» Problèmes et consignes:
(1) Indiquez si chaque affirmation s'accorde avec le texte sur les chiffres du tourisme en France. Répondez par oui ou par non et citez les mots du texte qui tranchent. (a) La France occupe le premier rang mondial pour les recettes touristiques. (b) Un voyageur qui s'arrête à Paris en transit vers Vienne entre dans le décompte des touristes. (c) La France compte tirer 49 milliards d'euros du tourisme vers 2020.
(2) Poursuivez le texte sur les chiffres du tourisme en France à la suite de sa dernière phrase.

» Texte extrait:
>>>>>

Parlons chiffres

Photo: Jacques Grenier - Le Devoir

Chaque année, nous sommes inondés de chiffres qui recensent le nombre de touristes visitant un pays. Il y a beaucoup d'exagération là-dedans. Explications.

Prenons la France. Je suis tombé sur un site qui stipule que la France reste la première destination touristique mondiale, avec 2,57 visiteurs étrangers chaque seconde, soit plus de 81 millions de touristes étrangers en 2012.

Vers 2020, la France estime retirer 49 milliards d'euros du tourisme contre 45 en 2012. Pour les recettes touristiques, la France n'est que la troisième après les États-Unis et l'Espagne avec 54,5 milliards $ de recettes.

Va pour l’argent qui rentre dans les caisses.

Mais pour le nombre de touristes, on mêle tout.

Depuis que je vous écris, on aurait du recenser 1003 touristes en France. Or, peut-être que ces touristes ne font que passer.

Un monsieur en transit, s’arrêtant à Paris, mais s'en allant à Vienne, est comptabilisé.

Il y a par exemple une frange de la clientèle qui s’arrête à Paris, visite Disney, un peu de Montmartre et repart pour Madrid pour deux semaines. Comptabilisée.

Il y a aussi les touristes d’origine française, qui passent la frontière avec un passeport canadien. Ce n’est pas un touriste, mais un «cousin».

<<<<<

» Entrées fournies:
>>>>>

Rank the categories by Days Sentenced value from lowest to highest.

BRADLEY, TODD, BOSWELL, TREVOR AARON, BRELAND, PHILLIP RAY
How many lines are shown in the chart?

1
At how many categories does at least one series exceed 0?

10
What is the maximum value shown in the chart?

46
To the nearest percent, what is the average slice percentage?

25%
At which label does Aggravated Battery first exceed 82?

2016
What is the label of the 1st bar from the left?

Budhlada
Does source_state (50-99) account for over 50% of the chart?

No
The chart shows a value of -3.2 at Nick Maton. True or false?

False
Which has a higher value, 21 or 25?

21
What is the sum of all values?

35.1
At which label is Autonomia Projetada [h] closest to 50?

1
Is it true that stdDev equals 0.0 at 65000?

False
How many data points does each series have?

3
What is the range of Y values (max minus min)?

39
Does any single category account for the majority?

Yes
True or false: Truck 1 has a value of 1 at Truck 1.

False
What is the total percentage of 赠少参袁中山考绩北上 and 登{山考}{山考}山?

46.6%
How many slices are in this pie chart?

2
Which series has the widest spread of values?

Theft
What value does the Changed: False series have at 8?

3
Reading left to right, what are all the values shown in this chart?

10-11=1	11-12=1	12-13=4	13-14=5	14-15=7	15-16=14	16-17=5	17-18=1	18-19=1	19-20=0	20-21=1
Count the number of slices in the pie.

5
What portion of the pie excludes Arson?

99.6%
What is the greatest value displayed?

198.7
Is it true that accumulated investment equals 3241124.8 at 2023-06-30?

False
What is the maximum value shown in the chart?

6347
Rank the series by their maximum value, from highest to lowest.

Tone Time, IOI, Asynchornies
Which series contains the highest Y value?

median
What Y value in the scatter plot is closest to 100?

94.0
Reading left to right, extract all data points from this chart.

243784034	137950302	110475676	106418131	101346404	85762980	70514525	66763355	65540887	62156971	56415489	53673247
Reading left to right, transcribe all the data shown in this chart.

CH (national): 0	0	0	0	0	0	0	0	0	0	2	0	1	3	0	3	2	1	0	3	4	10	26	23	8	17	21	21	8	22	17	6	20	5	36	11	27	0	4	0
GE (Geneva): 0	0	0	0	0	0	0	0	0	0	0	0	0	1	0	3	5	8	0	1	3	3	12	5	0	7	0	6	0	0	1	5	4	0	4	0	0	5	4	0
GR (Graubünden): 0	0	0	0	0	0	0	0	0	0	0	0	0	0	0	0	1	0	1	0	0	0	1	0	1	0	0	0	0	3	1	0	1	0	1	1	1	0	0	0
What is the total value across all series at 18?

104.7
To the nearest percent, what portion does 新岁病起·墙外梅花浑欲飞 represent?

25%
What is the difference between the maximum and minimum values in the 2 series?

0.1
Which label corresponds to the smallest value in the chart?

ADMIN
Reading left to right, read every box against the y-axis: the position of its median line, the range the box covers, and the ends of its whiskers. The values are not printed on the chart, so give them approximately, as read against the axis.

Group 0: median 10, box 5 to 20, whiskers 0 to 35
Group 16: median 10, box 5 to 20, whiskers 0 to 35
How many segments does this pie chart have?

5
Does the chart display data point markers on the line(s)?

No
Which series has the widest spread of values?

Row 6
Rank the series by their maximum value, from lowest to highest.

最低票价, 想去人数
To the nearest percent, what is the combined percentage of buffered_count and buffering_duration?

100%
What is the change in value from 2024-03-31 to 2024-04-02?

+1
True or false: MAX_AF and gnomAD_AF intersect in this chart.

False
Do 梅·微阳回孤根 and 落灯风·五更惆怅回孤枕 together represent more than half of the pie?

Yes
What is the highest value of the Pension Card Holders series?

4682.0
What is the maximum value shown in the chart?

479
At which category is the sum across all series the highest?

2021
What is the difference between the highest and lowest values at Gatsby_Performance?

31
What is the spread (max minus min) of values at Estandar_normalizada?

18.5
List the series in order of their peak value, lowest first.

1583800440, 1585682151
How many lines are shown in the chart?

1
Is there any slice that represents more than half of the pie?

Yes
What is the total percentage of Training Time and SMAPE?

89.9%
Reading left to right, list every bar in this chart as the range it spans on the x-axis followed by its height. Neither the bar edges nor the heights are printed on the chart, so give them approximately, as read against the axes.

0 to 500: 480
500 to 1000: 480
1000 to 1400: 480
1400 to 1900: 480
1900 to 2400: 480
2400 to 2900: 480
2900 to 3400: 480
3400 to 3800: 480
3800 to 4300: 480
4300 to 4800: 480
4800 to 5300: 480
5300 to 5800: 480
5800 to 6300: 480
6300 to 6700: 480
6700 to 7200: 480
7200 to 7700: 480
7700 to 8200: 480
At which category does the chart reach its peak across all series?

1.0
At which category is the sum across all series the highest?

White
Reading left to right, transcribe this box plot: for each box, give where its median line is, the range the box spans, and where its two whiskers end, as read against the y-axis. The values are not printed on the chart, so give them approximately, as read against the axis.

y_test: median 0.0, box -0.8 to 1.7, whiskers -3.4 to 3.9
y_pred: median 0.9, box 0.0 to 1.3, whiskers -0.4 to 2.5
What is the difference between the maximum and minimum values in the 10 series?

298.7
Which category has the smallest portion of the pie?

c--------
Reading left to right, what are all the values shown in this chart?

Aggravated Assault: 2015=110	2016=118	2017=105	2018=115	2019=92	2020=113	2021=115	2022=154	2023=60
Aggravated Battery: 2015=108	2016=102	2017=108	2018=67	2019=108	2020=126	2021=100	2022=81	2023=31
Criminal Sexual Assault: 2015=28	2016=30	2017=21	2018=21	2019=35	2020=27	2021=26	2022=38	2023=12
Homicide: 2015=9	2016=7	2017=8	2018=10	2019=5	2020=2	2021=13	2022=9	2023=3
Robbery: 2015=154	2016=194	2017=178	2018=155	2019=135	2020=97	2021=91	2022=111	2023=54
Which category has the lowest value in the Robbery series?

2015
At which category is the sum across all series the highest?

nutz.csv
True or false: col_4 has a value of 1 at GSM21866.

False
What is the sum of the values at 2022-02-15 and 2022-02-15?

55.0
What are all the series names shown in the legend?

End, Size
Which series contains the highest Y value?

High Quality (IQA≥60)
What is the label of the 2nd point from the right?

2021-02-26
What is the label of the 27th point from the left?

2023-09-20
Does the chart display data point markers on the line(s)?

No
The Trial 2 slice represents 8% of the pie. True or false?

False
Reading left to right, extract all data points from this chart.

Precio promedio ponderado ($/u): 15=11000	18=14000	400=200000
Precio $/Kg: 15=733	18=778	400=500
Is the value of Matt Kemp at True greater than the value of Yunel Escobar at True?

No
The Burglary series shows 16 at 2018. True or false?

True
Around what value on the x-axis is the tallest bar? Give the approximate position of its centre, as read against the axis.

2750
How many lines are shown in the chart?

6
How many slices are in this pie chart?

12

<<<<<

» Résultats attendus:
(1)
(a) Non : « Pour les recettes touristiques, la France n'est que la troisième après les États-Unis et l'Espagne ».
(b) Oui : « Un monsieur en transit, s’arrêtant à Paris, mais s'en allant à Vienne, est comptabilisé. »
(c) Oui : « Vers 2020, la France estime retirer 49 milliards d'euros du tourisme ».

(2)
J’ai pris l’exemple de la France, mais ceci est valable pour tous les pays. Je prends par exemple le Maroc, l’Égypte, l’Allemagne, l’Italie, le Portugal. Les touristes font partie de la famille… Et ce n’est pas une manne touristique en soi. C’est le cas d’Haïti ou d’Israël, où les diasporas sont très fortes. Ils renforcent les chiffres des dividendes, mais au nombre des vrais visiteurs pour une période d’au moins une semaine reste dans le flou.

Je me rappelle m’être arrêté à Séoul, pendant 5 heures, pour repartir en Chine. J’ai été comptabilisé. C’est vrai que j’ai bu quatres cafés et mangé un sandwich sans goût.

Même chose à la douane de Rome. Mais là j'ai demandé à ne pas être comptabilisé. Je repartais sur Francfort. Les douaniers n'ont pas aimé et cela m’a coûté deux heures à la douane et raté mes correspondances. Alors c’est vrai, je suis resté une nuit à Rome et dépensé pour acheter une pizza, du vin et de la grappa et une chambre d'hôtel.

Il y a des jours où on doit être pris pour un touriste et fermer sa trappe.